** The data follows **
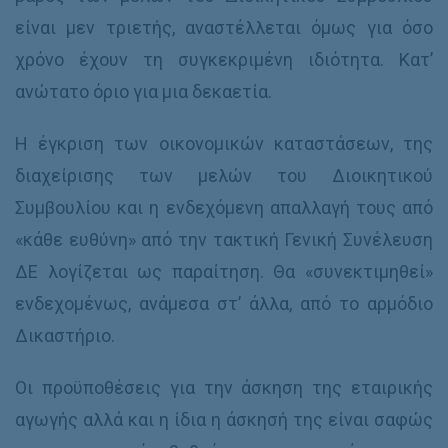
είναι μεν τριετής, αναστέλλεται όμως για όσο
χρόνο έχουν τη συγκεκριμένη ιδιότητα. Κατ’
ανώτατο όριο για μια δεκαετία.
Η έγκριση των οικονομικών καταστάσεων, της
διαχείρισης των μελών του Διοικητικού
Συμβουλίου και η ενδεχόμενη απαλλαγή τους από
«κάθε ευθύνη» από την τακτική Γενική Συνέλευση
ΔΕ λογίζεται ως παραίτηση. Θα «συνεκτιμηθεί»
ενδεχομένως, ανάμεσα στ’ άλλα, από το αρμόδιο
Δικαστήριο.
Οι προϋποθέσεις για την άσκηση της εταιρικής
αγωγής αλλά και η ίδια η άσκησή της είναι σαφώς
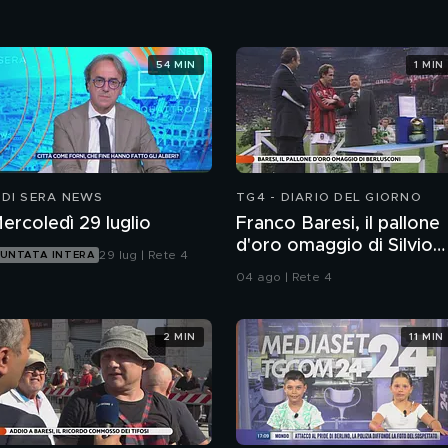
54 MIN
1 MIN
 DI SERA NEWS
TG4 - DIARIO DEL GIORNO
ercoledì 29 luglio
Franco Baresi, il pallone
d'oro omaggio di Silvio
29 lug | Rete 4
UNTATA INTERA
Berlusconi
04 ago | Rete 4
2 MIN
11 MIN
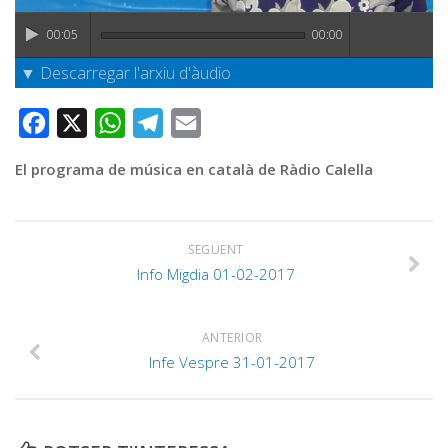
Graella
00:05
00:00
Publicitat
▼ Descarregar l'arxiu d'àudio
Contacte
Facebook
X
WhatsApp
Telegram
Email
El programa de música en català de Ràdio Calella
SEGÜENT
Info Migdia 01-02-2017
ANTERIOR
Infe Vespre 31-01-2017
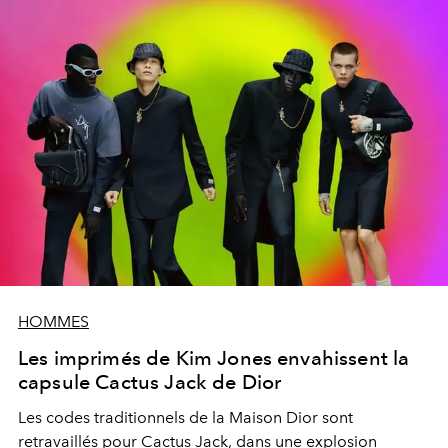
HOMMES
Les imprimés de Kim Jones envahissent la
capsule Cactus Jack de Dior
Les codes traditionnels de la Maison Dior sont
retravaillés pour Cactus Jack, dans une explosion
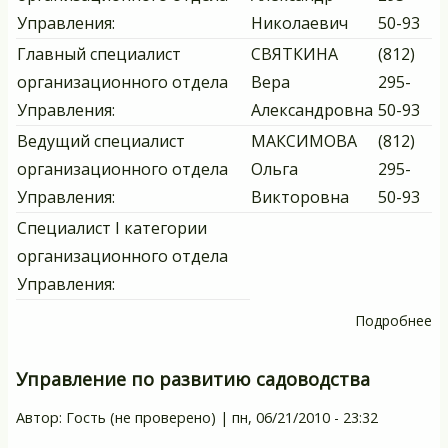
Управления:
Николаевич
50-93
Главный специалист
СВЯТКИНА
(812)
организационного отдела
Вера
295-
Управления:
Александровна
50-93
Ведущий специалист
МАКСИМОВА
(812)
организационного отдела
Ольга
295-
Управления:
Викторовна
50-93
Специалист I категории
организационного отдела
Управления:
Подробнее
о
О
о
Управление по развитию садоводства
Автор:
Гость (не проверено)
|
пн, 06/21/2010 - 23:32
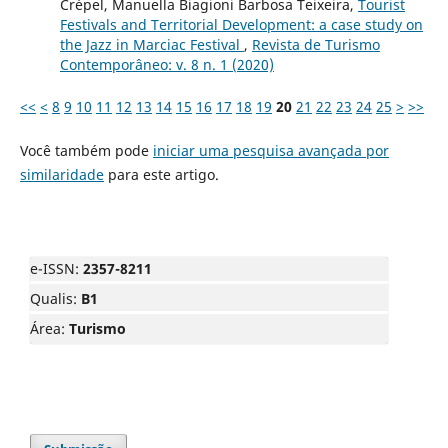
Crépel, Manuella Biagioni Barbosa Teixeira,
Tourist
Festivals and Territorial Development: a case study on
the Jazz in Marciac Festival
,
Revista de Turismo
Contemporâneo: v. 8 n. 1 (2020)
<<
<
8
9
10
11
12
13
14
15
16
17
18
19
20
21
22
23
24
25
>
>>
Você também pode
iniciar uma pesquisa avançada por
similaridade
para este artigo.
e-ISSN:
2357-8211
Qualis:
B1
Área:
Turismo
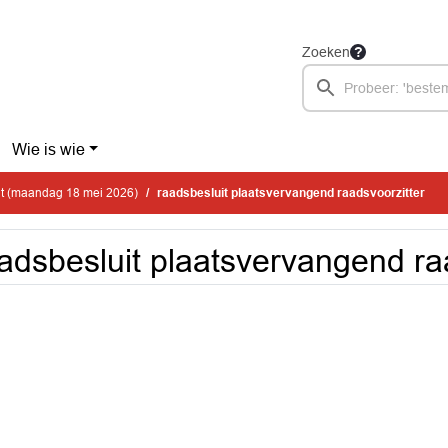
Zoeken
Wie is wie
it (maandag 18 mei 2026)
raadsbesluit plaatsvervangend raadsvoorzitter
adsbesluit plaatsvervangend ra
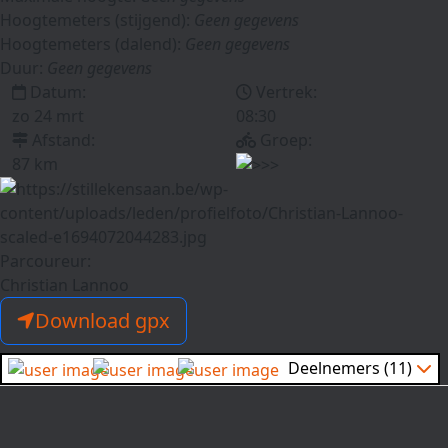
Hoogtemeters (stijgend):
Geen gegevens
Hoogtemeters (dalend):
Geen gegevens
Duur:
Geen gegevens
Datum:
Vertrek:
zo 24 mrt
08:30
Afstand:
Groep:
87 km
Parcoureur:
Christian Lannoo
Download gpx
Deelnemers (11)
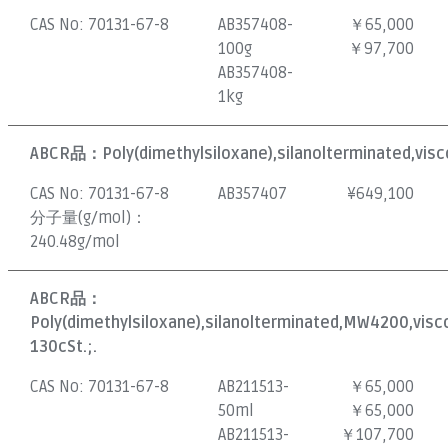
CAS No:
70131-67-8
AB357408-
￥65,000
100g
￥97,700
AB357408-
1kg
ABCR品：
Poly(dimethylsiloxane),silanolterminated,visc
CAS No:
70131-67-8
AB357407
¥
649,100
分子量(g/mol)：
240.48g/mol
ABCR品：
Poly(dimethylsiloxane),silanolterminated,MW4200,visc
130cSt.;.
CAS No:
70131-67-8
AB211513-
￥65,000
50ml
￥65,000
AB211513-
￥107,700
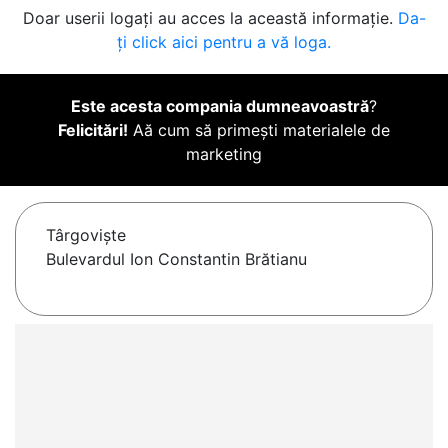
Doar userii logați au acces la această informație.
Da-
ți click aici pentru a vă loga.
Este acesta compania dumneavoastră
?
Felicitări!
Aă cum să primești materialele de
marketing
Târgovişte
Bulevardul Ion Constantin Brătianu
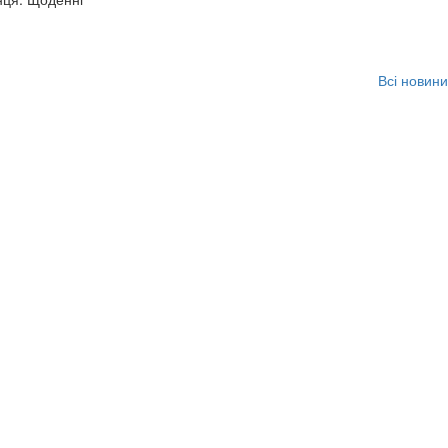
Всі новини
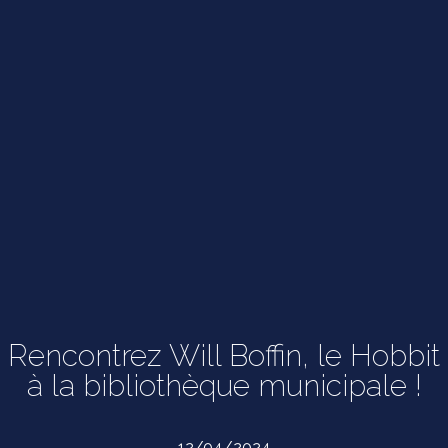
Rencontrez Will Boffin, le Hobbit
à la bibliothèque municipale !
12/04/2024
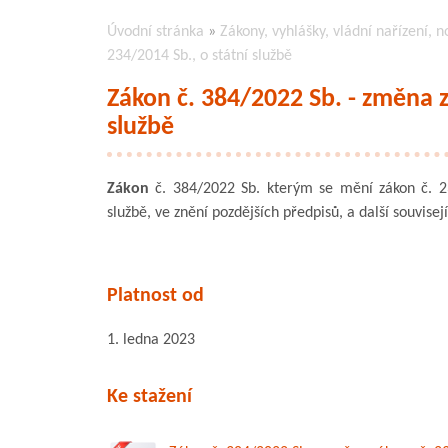
Úvodní stránka
»
Zákony, vyhlášky, vládní nařízení, n
234/2014 Sb., o státní službě
Zákon č. 384/2022 Sb. - změna z
službě
Zákon
č. 384/2022 Sb. kterým se mění zákon č. 23
službě, ve znění pozdějších předpisů, a další souvisej
Platnost od
1. ledna 2023
Ke stažení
** End of The data **
### What the task requires
Starting at the beginning of the items and ending with the line that contains "Δικαστήριο.", write out those lines again with "δεκαετία" swapped for "πενταετία" and nothing else changed. Leave the pictures out of your answer.

### Answer space
είναι μεν τριετής, αναστέλλεται όμως για όσο
χρόνο έχουν τη συγκεκριμένη ιδιότητα. Κατ’
ανώτατο όριο για μια πενταετία.
Η έγκριση των οικονομικών καταστάσεων, της
διαχείρισης των μελών του Διοικητικού
Συμβουλίου και η ενδεχόμενη απαλλαγή τους από
«κάθε ευθύνη» από την τακτική Γενική Συνέλευση
ΔΕ λογίζεται ως παραίτηση. Θα «συνεκτιμηθεί»
ενδεχομένως, ανάμεσα στ’ άλλα, από το αρμόδιο
Δικαστήριο.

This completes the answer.